I am trying to fit a kernel mixture model in Turing. It seems to work for estimation, but gives an error when trying to use predict
. I’d be curious if anyone has a suggestion for a fix.
using Distributions, Turing
# Unidimensional Kernel Mixture model with K pre-specified components
# that cover the space from min_x to max_x
@model function KMM(x, min_x, max_x, k, σ)
N = size(x, 1)
linspan = range(min_x, stop=max_x, length=k)
kernels = map(u -> Normal(u, σ), linspan)
ω ~ Dirichlet(k, 1.0)
mixdist = MixtureModel(kernels, ω)
x ~ filldist(mixdist, N)
end
# Simulate data from a bimodal distribution
data = vcat(rand(Normal(-1, 0.5), 50), rand(Normal(1, 0.5), 50))
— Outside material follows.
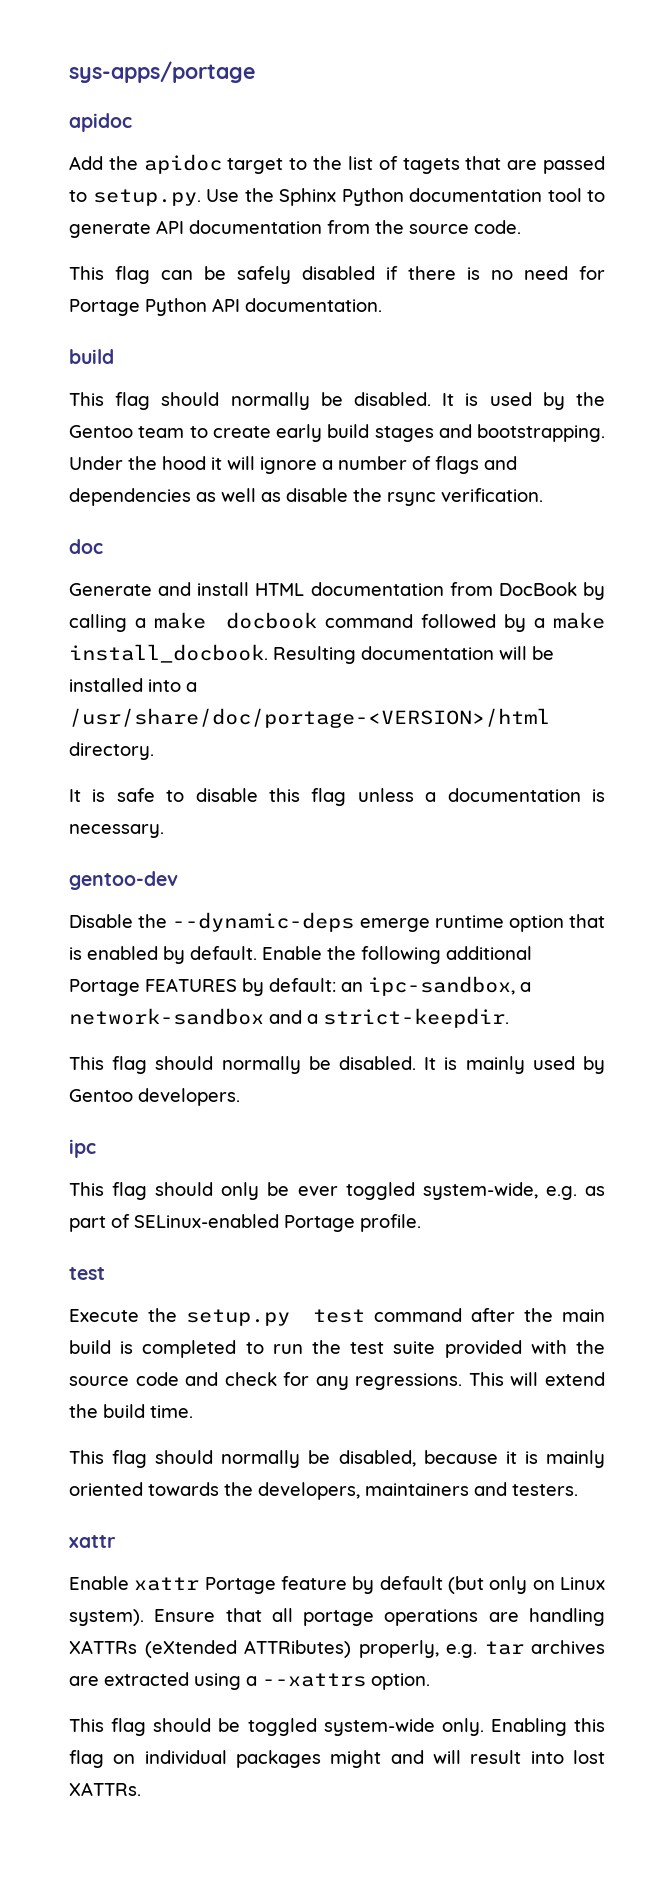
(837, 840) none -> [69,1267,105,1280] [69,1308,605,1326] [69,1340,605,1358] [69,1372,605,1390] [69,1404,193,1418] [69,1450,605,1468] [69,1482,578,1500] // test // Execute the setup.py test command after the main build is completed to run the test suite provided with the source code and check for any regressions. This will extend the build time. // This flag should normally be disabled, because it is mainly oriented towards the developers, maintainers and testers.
# Define a kernel mixture with 10 gaussian components, with means covering -2:2
model = KMM(data, -2.0, 2.0, 10, 0.5)
# Estimate weights
m1 = sample(model, NUTS(0.65), 1000)
That seems to work (although it is quite slow for a very small model). But when I want to get the posterior predictive distribution of the original data, it gives an error, saying that the method loglikelihood
does not exist for the filldist of mixtures.
pp_data = predict(KMM(Vector{Union{Missing, Float64}}(missing, length(data)), -2.0, 2.0, 10, 0.5), m1)
MethodError: no method matching loglikelihood(::Product{Continuous, MixtureModel{Univariate, Continuous, Normal{Float64}, Categorical{Float64, Vector{Float64}}}, FillArrays.Fill{MixtureModel{Univariate, Continuous, Normal{Float64}, Categorical{Float64, Vector{Float64}}}, 1, Tuple{Base.OneTo{Int64}}}}, ::Vector{Union{Missing, Float64}})
MixtureModel
from Distributions.jl
apparently doesn’t have a loglikelihood
function, only a logpdf
function, which does the job of both. I thought if I added a loglikelihood
function for the mixture, it might fix it:
loglikelihood(d::Union{UnivariateMixture, MultivariateMixture}, x) = logpdf(d, x)
But it doesn’t change the error.
Any ideas? Alternatives? I seem to remember that the MixtureModel distribution is a bit of an odd duck that often doesn’t play well with packages like Turing, but if I can avoid writing a custom logpdf function for mixtures, it’d be nice…
Also, the fact that the lack of a loglikelihood
function for a MixtureModel
is causing an issue for posterior prediction makes me suspicious of whether the original model estimates are actually correct. (Although I haven’t seen anything that looks obviously wrong.)